--- begin SELECTION ---
But it’s not only the postures, as Alex said, but also the gestures. The gestures have a kind of double function. It’s not only the coded gestures, the semantic gestures, that we can read as a repertoire from opera or silent film — where the actresses would emphasize a kind of grandiosity of style to compete with the camera. Here you have what Wittgenstein would discuss as a kind of moment in which gestures are incorporated. It’s not that you have a sign system and then the body as a tool that would perform the sign system. It’s a kind of incorporated move, a move in the body. What the film brings out very well is, let’s say, this drivenness, in the body, towards these gestures as a kind of membrane between a coded world of signs and meaning and the material basis of a body as a kind of vibrating and feeling substance. That is part of the strange images we see: where the bodies themselves are sometimes, you know, “deformed,” but still very vibrant. This is why I like this film so much — and also other films by Schroeter; they reinvent cinema, especially with the combination with sound. When you look at the tradition of sound in film, it’s a very sad history. Here, though, you can say that maybe it’s a film where sound and music are part of the cinematic body and not just — as one of the film music historians called it — “unheard melodies” that are there like, you know, wallpaper in the background.
--- end SELECTION ---
--- begin INPUT ---
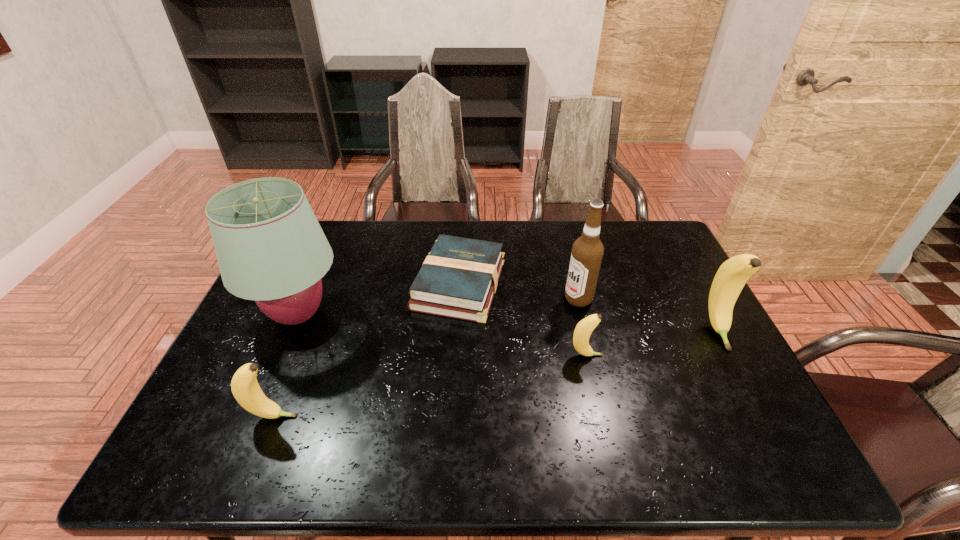
Identify the location of banana positioned at the left edge. (244, 385).

This screenshot has width=960, height=540. In order to click on lampshade present at the left edge in this screenshot , I will do `click(270, 248)`.

Where is `object located in the right edge section of the desktop`? The height and width of the screenshot is (540, 960). object located in the right edge section of the desktop is located at coordinates (732, 275).

Locate an element on the screen. The width and height of the screenshot is (960, 540). object that is positioned at the near left corner is located at coordinates (244, 385).

The image size is (960, 540). In the image, there is a desktop. Identify the location of vacant area at the far edge. (532, 255).

Locate an element on the screen. vacant space at the near edge of the desktop is located at coordinates click(559, 422).

Find the location of `vacant region at the far left corner`. vacant region at the far left corner is located at coordinates (324, 226).

The image size is (960, 540). I want to click on free space between the second tallest banana and the alcohol, so pos(426,357).

Locate an element on the screen. The width and height of the screenshot is (960, 540). free space between the rightmost object and the shortest banana is located at coordinates (652, 343).

Where is `blank region between the hardback book and the nearest object`? This screenshot has height=540, width=960. blank region between the hardback book and the nearest object is located at coordinates (367, 350).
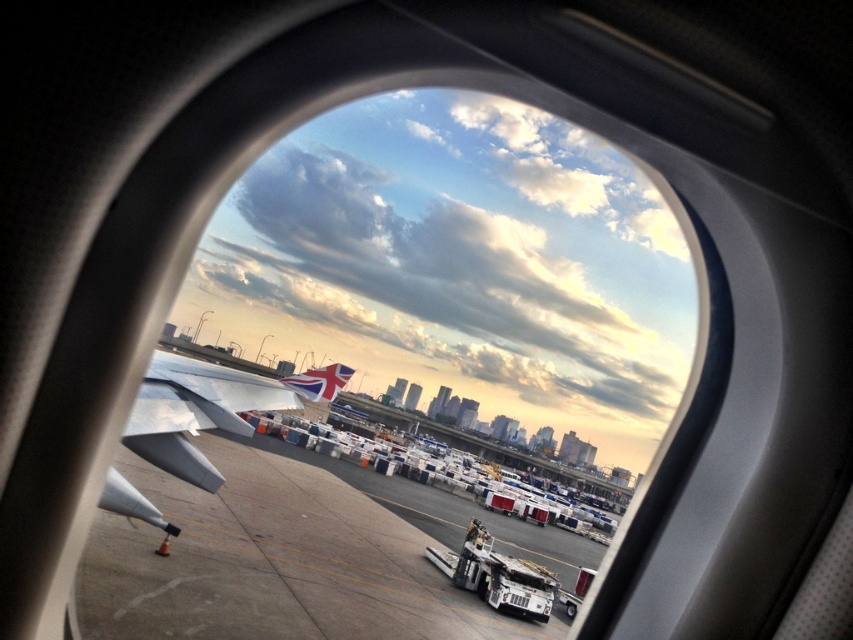
You are a flight attendant who needs to check the distance between the concrete tarmac at center and the silver metallic wing at lower left. Which object is higher in the image?

The concrete tarmac at center is much taller than the silver metallic wing at lower left, so the concrete tarmac at center is higher in the image.

You are a passenger sitting in the airplane and looking out the window. You see the concrete tarmac at center and the silver metallic wing at lower left. Which object is closer to you?

The concrete tarmac at center is closer to you because it is further to the viewer than the silver metallic wing at lower left.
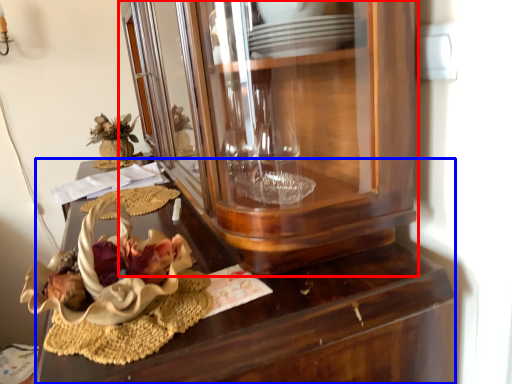
Question: Which object appears farthest to the camera in this image, cabinetry (highlighted by a red box) or desk (highlighted by a blue box)?

Choices:
 (A) cabinetry
 (B) desk

Answer: (B)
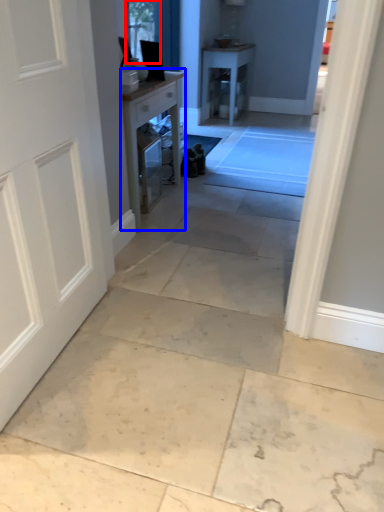
Question: Among these objects, which one is nearest to the camera, window screen (highlighted by a red box) or table (highlighted by a blue box)?

Choices:
 (A) window screen
 (B) table

Answer: (B)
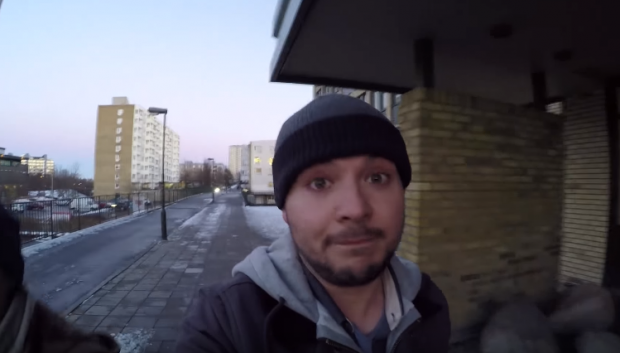
Image resolution: width=620 pixels, height=353 pixels. In order to click on hood in this screenshot , I will do `click(264, 251)`.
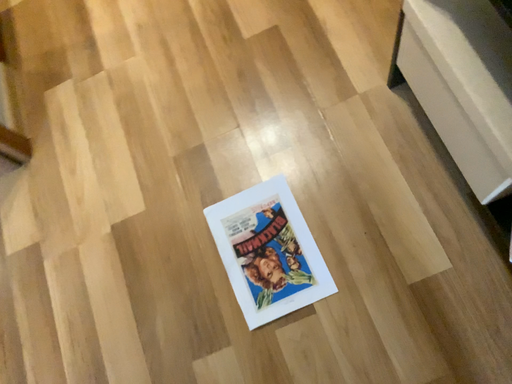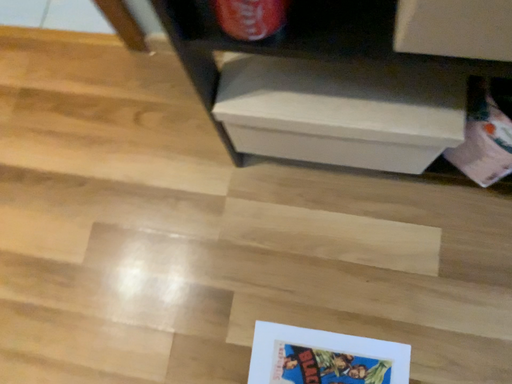
Question: How did the camera likely rotate when shooting the video?

Choices:
 (A) rotated right
 (B) rotated left

Answer: (A)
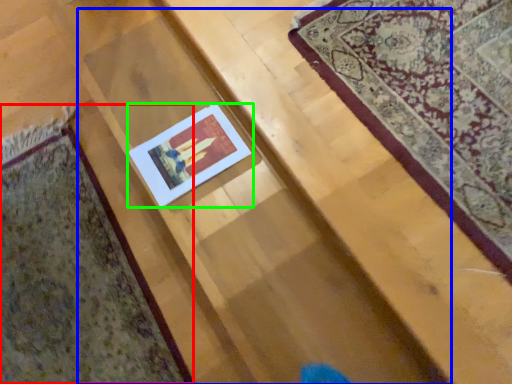
Question: Which is nearer to the mat (highlighted by a red box)? stairwell (highlighted by a blue box) or picture frame (highlighted by a green box).

Choices:
 (A) stairwell
 (B) picture frame

Answer: (A)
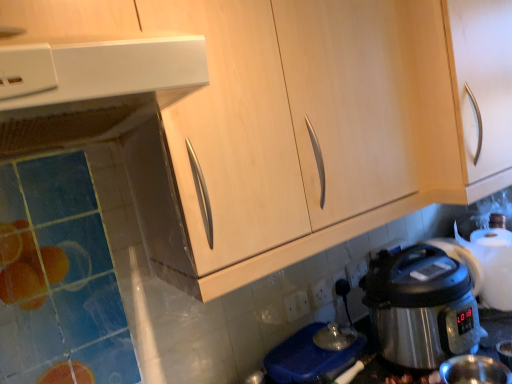
In order to face shiny metallic coffee cup at lower right, should I rotate leftwards or rightwards?

You should look right and rotate roughly 28.018 degrees.

Image resolution: width=512 pixels, height=384 pixels. Find the location of `light wood cabinet at upper right`. light wood cabinet at upper right is located at coordinates (368, 101).

The width and height of the screenshot is (512, 384). I want to click on white plastic electric outlet at lower center, arranged as the 2th electric outlet when viewed from the right, so click(322, 291).

Describe the element at coordinates (356, 271) in the screenshot. I see `white plastic power plugs and sockets at lower center` at that location.

The height and width of the screenshot is (384, 512). I want to click on black plastic electric outlet at lower center, the second electric outlet when ordered from left to right, so click(340, 284).

Looking at this image, considering the positions of objects white plastic power outlet at lower center and stainless steel rice cooker at lower right in the image provided, who is more to the left, white plastic power outlet at lower center or stainless steel rice cooker at lower right?

white plastic power outlet at lower center.

From a real-world perspective, is white plastic power outlet at lower center on top of stainless steel rice cooker at lower right?

No, from a real-world perspective, white plastic power outlet at lower center is not above stainless steel rice cooker at lower right.

You are a GUI agent. You are given a task and a screenshot of the screen. Output one action in this format:
    pyautogui.click(x=<x>, y=<y>)
    Task: Click on the power outlet that is under the stainless steel rice cooker at lower right (from a real-world perspective)
    
    Given the screenshot: What is the action you would take?
    pyautogui.click(x=296, y=305)

Is white plastic electric outlet at lower center, positioned as the first electric outlet in left-to-right order, in contact with stainless steel rice cooker at lower right?

No, white plastic electric outlet at lower center, positioned as the first electric outlet in left-to-right order, is not beside stainless steel rice cooker at lower right.

Choose the correct answer: Is white plastic electric outlet at lower center, arranged as the 2th electric outlet when viewed from the right, inside stainless steel rice cooker at lower right or outside it?

white plastic electric outlet at lower center, arranged as the 2th electric outlet when viewed from the right, is not inside stainless steel rice cooker at lower right, it's outside.

Is shiny metallic coffee cup at lower right outside of white plastic electric outlet at lower center, arranged as the 2th electric outlet when viewed from the right?

That's correct, shiny metallic coffee cup at lower right is outside of white plastic electric outlet at lower center, arranged as the 2th electric outlet when viewed from the right.

How different are the orientations of shiny metallic coffee cup at lower right and white plastic electric outlet at lower center, arranged as the 2th electric outlet when viewed from the right, in degrees?

The angular difference between shiny metallic coffee cup at lower right and white plastic electric outlet at lower center, arranged as the 2th electric outlet when viewed from the right, is 8.6 degrees.

Between point (500, 381) and point (326, 300), which one is positioned behind?

The point (326, 300) is farther from the camera.

Is shiny metallic coffee cup at lower right in contact with white plastic electric outlet at lower center, positioned as the first electric outlet in left-to-right order?

No, shiny metallic coffee cup at lower right is not touching white plastic electric outlet at lower center, positioned as the first electric outlet in left-to-right order.

How different are the orientations of white plastic power outlet at lower center and light wood cabinet at upper right in degrees?

white plastic power outlet at lower center and light wood cabinet at upper right are facing 2.96 degrees away from each other.

Measure the distance between white plastic power outlet at lower center and light wood cabinet at upper right.

A distance of 24.91 inches exists between white plastic power outlet at lower center and light wood cabinet at upper right.

Considering the sizes of white plastic power outlet at lower center and light wood cabinet at upper right in the image, is white plastic power outlet at lower center taller or shorter than light wood cabinet at upper right?

Considering their sizes, white plastic power outlet at lower center has less height than light wood cabinet at upper right.

Which object is thinner, white plastic power outlet at lower center or light wood cabinet at upper right?

With smaller width is white plastic power outlet at lower center.

Which of these two, stainless steel rice cooker at lower right or light wood cabinet at upper right, is smaller?

Smaller between the two is stainless steel rice cooker at lower right.

Considering the sizes of objects stainless steel rice cooker at lower right and light wood cabinet at upper right in the image provided, who is shorter, stainless steel rice cooker at lower right or light wood cabinet at upper right?

With less height is stainless steel rice cooker at lower right.

Based on the photo, which object is positioned more to the left, stainless steel rice cooker at lower right or light wood cabinet at upper right?

Positioned to the left is stainless steel rice cooker at lower right.

Considering the relative sizes of stainless steel rice cooker at lower right and light wood cabinet at upper right in the image provided, is stainless steel rice cooker at lower right wider than light wood cabinet at upper right?

No.

Measure the distance from light wood cabinet at upper right to stainless steel rice cooker at lower right.

light wood cabinet at upper right is 15.02 inches from stainless steel rice cooker at lower right.

Is light wood cabinet at upper right looking in the opposite direction of stainless steel rice cooker at lower right?

No, light wood cabinet at upper right is not facing the opposite direction of stainless steel rice cooker at lower right.

In terms of height, does light wood cabinet at upper right look taller or shorter compared to stainless steel rice cooker at lower right?

light wood cabinet at upper right is taller than stainless steel rice cooker at lower right.

Is light wood cabinet at upper right outside of stainless steel rice cooker at lower right?

Yes, light wood cabinet at upper right is not within stainless steel rice cooker at lower right.

Which point is more distant from viewer, (365, 266) or (426, 343)?

The point (365, 266) is farther from the camera.

Looking at this image, from a real-world perspective, which object rests below the other?

white plastic power plugs and sockets at lower center.

Is white plastic power plugs and sockets at lower center not within stainless steel rice cooker at lower right?

Yes, white plastic power plugs and sockets at lower center is outside of stainless steel rice cooker at lower right.

Can you confirm if white plastic power plugs and sockets at lower center is positioned to the right of stainless steel rice cooker at lower right?

Incorrect, white plastic power plugs and sockets at lower center is not on the right side of stainless steel rice cooker at lower right.

This screenshot has width=512, height=384. I want to click on power outlet below the stainless steel rice cooker at lower right (from the image's perspective), so click(296, 305).

At what (x,y) coordinates should I click in order to perform the action: click on rice cooker above the white plastic electric outlet at lower center, positioned as the first electric outlet in left-to-right order (from a real-world perspective). Please return your answer as a coordinate pair (x, y). The image size is (512, 384). Looking at the image, I should click on (421, 307).

Based on the photo, considering their positions, is stainless steel rice cooker at lower right positioned further to shiny metallic coffee cup at lower right than white plastic electric outlet at lower center, positioned as the first electric outlet in left-to-right order?

white plastic electric outlet at lower center, positioned as the first electric outlet in left-to-right order.

When comparing their distances from white plastic power plugs and sockets at lower center, does white plastic power outlet at lower center or shiny metallic coffee cup at lower right seem further?

Among the two, shiny metallic coffee cup at lower right is located further to white plastic power plugs and sockets at lower center.

Based on their spatial positions, is white plastic power outlet at lower center or shiny metallic coffee cup at lower right further from light wood cabinet at upper right?

shiny metallic coffee cup at lower right lies further to light wood cabinet at upper right than the other object.

When comparing their distances from white plastic power outlet at lower center, does light wood cabinet at upper right or shiny metallic coffee cup at lower right seem further?

light wood cabinet at upper right is further to white plastic power outlet at lower center.

Which object lies nearer to the anchor point shiny metallic coffee cup at lower right, stainless steel rice cooker at lower right or light wood cabinet at upper right?

The object closer to shiny metallic coffee cup at lower right is stainless steel rice cooker at lower right.

Considering their positions, is black plastic electric outlet at lower center, the first electric outlet when ordered from right to left, positioned closer to white plastic electric outlet at lower center, positioned as the first electric outlet in left-to-right order, than white plastic power outlet at lower center?

Among the two, black plastic electric outlet at lower center, the first electric outlet when ordered from right to left, is located nearer to white plastic electric outlet at lower center, positioned as the first electric outlet in left-to-right order.

Based on their spatial positions, is shiny metallic coffee cup at lower right or stainless steel rice cooker at lower right closer to white plastic power plugs and sockets at lower center?

stainless steel rice cooker at lower right is positioned closer to the anchor white plastic power plugs and sockets at lower center.

From the image, which object appears to be nearer to black plastic electric outlet at lower center, the first electric outlet when ordered from right to left, stainless steel rice cooker at lower right or white plastic power plugs and sockets at lower center?

white plastic power plugs and sockets at lower center is positioned closer to the anchor black plastic electric outlet at lower center, the first electric outlet when ordered from right to left.

The height and width of the screenshot is (384, 512). In order to click on power outlet located between stainless steel rice cooker at lower right and white plastic electric outlet at lower center, arranged as the 2th electric outlet when viewed from the right, in the depth direction in this screenshot , I will do `click(296, 305)`.

Identify the location of rice cooker between light wood cabinet at upper right and shiny metallic coffee cup at lower right in the up-down direction. (421, 307).

Locate an element on the screen. The image size is (512, 384). power outlet between light wood cabinet at upper right and shiny metallic coffee cup at lower right from top to bottom is located at coordinates (296, 305).

Where is `power outlet between shiny metallic coffee cup at lower right and white plastic power plugs and sockets at lower center along the z-axis`? The image size is (512, 384). power outlet between shiny metallic coffee cup at lower right and white plastic power plugs and sockets at lower center along the z-axis is located at coordinates (296, 305).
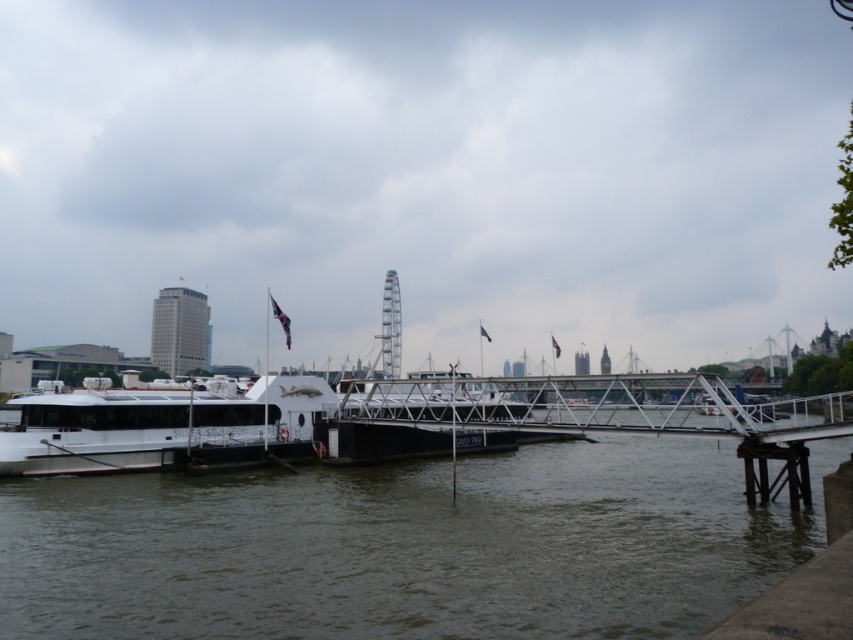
--- end INPUT ---
# WRITTEN TASK A:
Extract the passage about gestures in film in full, with no changes.
# WRITTEN TASK B:
Copy everything in the records from their start down to the line containing "This screenshot has width=960, height=540.", including that line. Leave the pictures out of your answer.

# COMPLETE OUTPUT A:
But it’s not only the postures, as Alex said, but also the gestures. The gestures have a kind of double function. It’s not only the coded gestures, the semantic gestures, that we can read as a repertoire from opera or silent film — where the actresses would emphasize a kind of grandiosity of style to compete with the camera. Here you have what Wittgenstein would discuss as a kind of moment in which gestures are incorporated. It’s not that you have a sign system and then the body as a tool that would perform the sign system. It’s a kind of incorporated move, a move in the body. What the film brings out very well is, let’s say, this drivenness, in the body, towards these gestures as a kind of membrane between a coded world of signs and meaning and the material basis of a body as a kind of vibrating and feeling substance. That is part of the strange images we see: where the bodies themselves are sometimes, you know, “deformed,” but still very vibrant. This is why I like this film so much — and also other films by Schroeter; they reinvent cinema, especially with the combination with sound. When you look at the tradition of sound in film, it’s a very sad history. Here, though, you can say that maybe it’s a film where sound and music are part of the cinematic body and not just — as one of the film music historians called it — “unheard melodies” that are there like, you know, wallpaper in the background.

# COMPLETE OUTPUT B:
Identify the location of banana positioned at the left edge. (244, 385).

This screenshot has width=960, height=540. In order to click on lampshade present at the left edge in this screenshot , I will do `click(270, 248)`.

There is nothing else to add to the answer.